To-do item: Copy every line of text in the records below word for word, leaving out the pictures.

(Transcribed page contents)
----------------------------------------

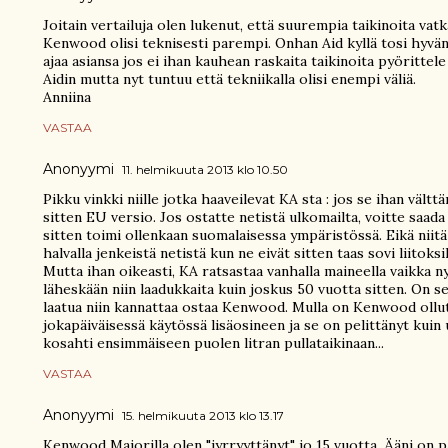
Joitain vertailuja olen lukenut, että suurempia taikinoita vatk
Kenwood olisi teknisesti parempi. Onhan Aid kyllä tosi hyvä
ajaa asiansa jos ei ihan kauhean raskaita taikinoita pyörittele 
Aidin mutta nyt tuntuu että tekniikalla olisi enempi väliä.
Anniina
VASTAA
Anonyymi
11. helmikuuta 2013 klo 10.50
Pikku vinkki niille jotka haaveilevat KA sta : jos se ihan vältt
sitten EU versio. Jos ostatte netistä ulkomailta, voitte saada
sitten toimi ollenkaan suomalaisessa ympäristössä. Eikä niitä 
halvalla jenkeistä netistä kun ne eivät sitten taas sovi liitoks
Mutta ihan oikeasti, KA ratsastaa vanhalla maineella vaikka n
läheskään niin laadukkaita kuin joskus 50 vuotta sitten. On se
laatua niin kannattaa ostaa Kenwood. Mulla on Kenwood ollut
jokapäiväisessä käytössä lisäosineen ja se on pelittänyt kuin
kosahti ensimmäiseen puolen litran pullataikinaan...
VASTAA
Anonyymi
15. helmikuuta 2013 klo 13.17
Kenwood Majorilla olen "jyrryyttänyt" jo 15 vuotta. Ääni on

----------------------------------------

Solution to the problem:
Joitain vertailuja olen lukenut, että suurempia taikinoita vatk
Kenwood olisi teknisesti parempi. Onhan Aid kyllä tosi hyvä
ajaa asiansa jos ei ihan kauhean raskaita taikinoita pyörittele 
Aidin mutta nyt tuntuu että tekniikalla olisi enempi väliä.
Anniina
VASTAA
Anonyymi
11. helmikuuta 2013 klo 10.50
Pikku vinkki niille jotka haaveilevat KA sta : jos se ihan vältt
sitten EU versio. Jos ostatte netistä ulkomailta, voitte saada
sitten toimi ollenkaan suomalaisessa ympäristössä. Eikä niitä 
halvalla jenkeistä netistä kun ne eivät sitten taas sovi liitoks
Mutta ihan oikeasti, KA ratsastaa vanhalla maineella vaikka n
läheskään niin laadukkaita kuin joskus 50 vuotta sitten. On se
laatua niin kannattaa ostaa Kenwood. Mulla on Kenwood ollut
jokapäiväisessä käytössä lisäosineen ja se on pelittänyt kuin
kosahti ensimmäiseen puolen litran pullataikinaan...
VASTAA
Anonyymi
15. helmikuuta 2013 klo 13.17
Kenwood Majorilla olen "jyrryyttänyt" jo 15 vuotta. Ääni on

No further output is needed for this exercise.